飽和カルボン酸ビニルエステルの好適な具体例としては、酢酸ビニル、プロピオン酸ビニル、n−酪酸ビニル等の分子内に1つのエステル結合を有するものが挙げられる。この中でも、酢酸ビニルが特に好ましい。
【0019】
前記アルキルビニルエーテルの炭素数としては、3〜12が好ましく、4〜6がより好ましい。このようなアルキルビニルエーテルとしては、エチルビニルエーテル、イソブチルビニルエーテル、n−ブチルビニルエーテル等が挙げられる。なお、ヒドロキシ基が置換していているアルキルビニルエーテルとしては、ヒドロキシブチルビニルエーテル等が挙げられる。
【0020】
上述のような成分(a1)の中でも、イオン伝導性の点から、単官能(メタ)アクリル酸エステル又は飽和カルボン酸ビニルエステルに由来する繰り返し単位が好ましく、飽和カルボン酸ビニルエステルに由来する繰り返し単位が特に好ましい。
【0021】
前記多官能(メタ)アクリル酸エステルとしては、エチレングリコールジ(メタ)アクリレート、プロピレングリコールジ(メタ)アクリレート、テトラメチレングリコールジ(メタ)アクリレート、1,3−ブタンジオールジ(メタ)アクリレート、ネオペンチルグリコールジ(メタ)アクリレート、トリエチレングリコールジ(メタ)アクリレート、テトラエチレングリコールジ(メタ)アクリレート、ペンタエリスリトールジ(メタ)アクリレート、ジペンタエリスリトールジ(メタ)アクリレート等の2官能(メタ)アクリル酸エステル;トリメチロールエタントリ(メタ)アクリレート、トリメチロールプロパントリ(メタ)アクリレート、ペンタエリスリトールトリ(メタ)アクリレート、ジペンタエリスリトールトリ(メタ)アクリレート等の3官能(メタ)アクリル酸エステル;ペンタエリスリトールテトラ(メタ)アクリレート、ジペンタエリスリトールテトラ(メタ)アクリレート、ジペンタエリスリトールヘキサ(メタ)アクリレート等の4官能以上の(メタ)アクリル酸エステルが挙げられる。

## 所与データ:

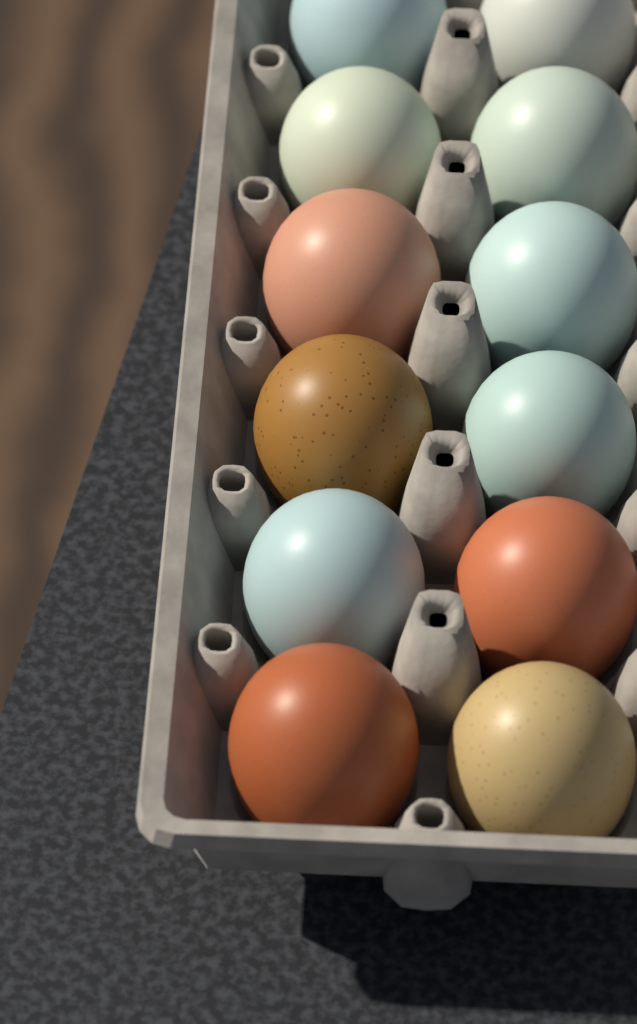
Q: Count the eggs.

## タスク目標:
本文のうち「前記多官能(メタ)アクリル酸エステルとしては」で始まる段落を、官能数で分けた箇条書きに直してください。

## 最終回答:
多官能(メタ)アクリル酸エステルの例
- 2官能：エチレングリコールジ(メタ)アクリレート、プロピレングリコールジ(メタ)アクリレート、テトラメチレングリコールジ(メタ)アクリレート、1,3−ブタンジオールジ(メタ)アクリレート、ネオペンチルグリコールジ(メタ)アクリレート、トリエチレングリコールジ(メタ)アクリレート、テトラエチレングリコールジ(メタ)アクリレート、ペンタエリスリトールジ(メタ)アクリレート、ジペンタエリスリトールジ(メタ)アクリレート
- 3官能：トリメチロールエタントリ(メタ)アクリレート、トリメチロールプロパントリ(メタ)アクリレート、ペンタエリスリトールトリ(メタ)アクリレート、ジペンタエリスリトールトリ(メタ)アクリレート
- 4官能以上：ペンタエリスリトールテトラ(メタ)アクリレート、ジペンタエリスリトールテトラ(メタ)アクリレート、ジペンタエリスリトールヘキサ(メタ)アクリレート